Write out all of the lines below, exactly and completely.

• ENTRIES PROVIDED:
+-------+
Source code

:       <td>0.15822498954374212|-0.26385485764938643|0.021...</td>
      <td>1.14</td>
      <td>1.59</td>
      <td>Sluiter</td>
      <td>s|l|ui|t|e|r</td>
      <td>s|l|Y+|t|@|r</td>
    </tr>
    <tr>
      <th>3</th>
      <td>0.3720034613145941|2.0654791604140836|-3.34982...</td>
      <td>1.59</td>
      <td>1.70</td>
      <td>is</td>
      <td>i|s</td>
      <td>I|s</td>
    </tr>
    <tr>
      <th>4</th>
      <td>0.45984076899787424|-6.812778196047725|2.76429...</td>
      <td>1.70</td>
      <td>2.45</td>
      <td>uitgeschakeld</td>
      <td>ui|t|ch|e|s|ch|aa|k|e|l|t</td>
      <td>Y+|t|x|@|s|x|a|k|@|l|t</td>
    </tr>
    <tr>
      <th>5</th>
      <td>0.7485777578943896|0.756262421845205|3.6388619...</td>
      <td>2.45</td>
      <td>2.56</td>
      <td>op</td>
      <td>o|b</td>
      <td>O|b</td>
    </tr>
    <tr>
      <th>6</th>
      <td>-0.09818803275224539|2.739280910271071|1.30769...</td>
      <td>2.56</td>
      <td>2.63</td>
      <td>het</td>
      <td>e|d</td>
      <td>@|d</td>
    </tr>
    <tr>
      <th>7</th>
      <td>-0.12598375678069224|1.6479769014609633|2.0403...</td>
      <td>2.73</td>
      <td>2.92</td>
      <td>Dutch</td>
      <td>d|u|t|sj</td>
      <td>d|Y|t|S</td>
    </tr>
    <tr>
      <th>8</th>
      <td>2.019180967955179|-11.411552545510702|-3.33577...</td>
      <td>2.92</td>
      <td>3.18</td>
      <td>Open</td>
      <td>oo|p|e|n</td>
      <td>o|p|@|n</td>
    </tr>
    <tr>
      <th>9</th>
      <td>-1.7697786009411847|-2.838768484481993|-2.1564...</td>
+-------+
• RESPONSE TO THIS EXERCISE:
Source code

:       <td>0.15822498954374212|-0.26385485764938643|0.021...</td>
      <td>1.14</td>
      <td>1.59</td>
      <td>Sluiter</td>
      <td>s|l|ui|t|e|r</td>
      <td>s|l|Y+|t|@|r</td>
    </tr>
    <tr>
      <th>3</th>
      <td>0.3720034613145941|2.0654791604140836|-3.34982...</td>
      <td>1.59</td>
      <td>1.70</td>
      <td>is</td>
      <td>i|s</td>
      <td>I|s</td>
    </tr>
    <tr>
      <th>4</th>
      <td>0.45984076899787424|-6.812778196047725|2.76429...</td>
      <td>1.70</td>
      <td>2.45</td>
      <td>uitgeschakeld</td>
      <td>ui|t|ch|e|s|ch|aa|k|e|l|t</td>
      <td>Y+|t|x|@|s|x|a|k|@|l|t</td>
    </tr>
    <tr>
      <th>5</th>
      <td>0.7485777578943896|0.756262421845205|3.6388619...</td>
      <td>2.45</td>
      <td>2.56</td>
      <td>op</td>
      <td>o|b</td>
      <td>O|b</td>
    </tr>
    <tr>
      <th>6</th>
      <td>-0.09818803275224539|2.739280910271071|1.30769...</td>
      <td>2.56</td>
      <td>2.63</td>
      <td>het</td>
      <td>e|d</td>
      <td>@|d</td>
    </tr>
    <tr>
      <th>7</th>
      <td>-0.12598375678069224|1.6479769014609633|2.0403...</td>
      <td>2.73</td>
      <td>2.92</td>
      <td>Dutch</td>
      <td>d|u|t|sj</td>
      <td>d|Y|t|S</td>
    </tr>
    <tr>
      <th>8</th>
      <td>2.019180967955179|-11.411552545510702|-3.33577...</td>
      <td>2.92</td>
      <td>3.18</td>
      <td>Open</td>
      <td>oo|p|e|n</td>
      <td>o|p|@|n</td>
    </tr>
    <tr>
      <th>9</th>
      <td>-1.7697786009411847|-2.838768484481993|-2.1564...</td>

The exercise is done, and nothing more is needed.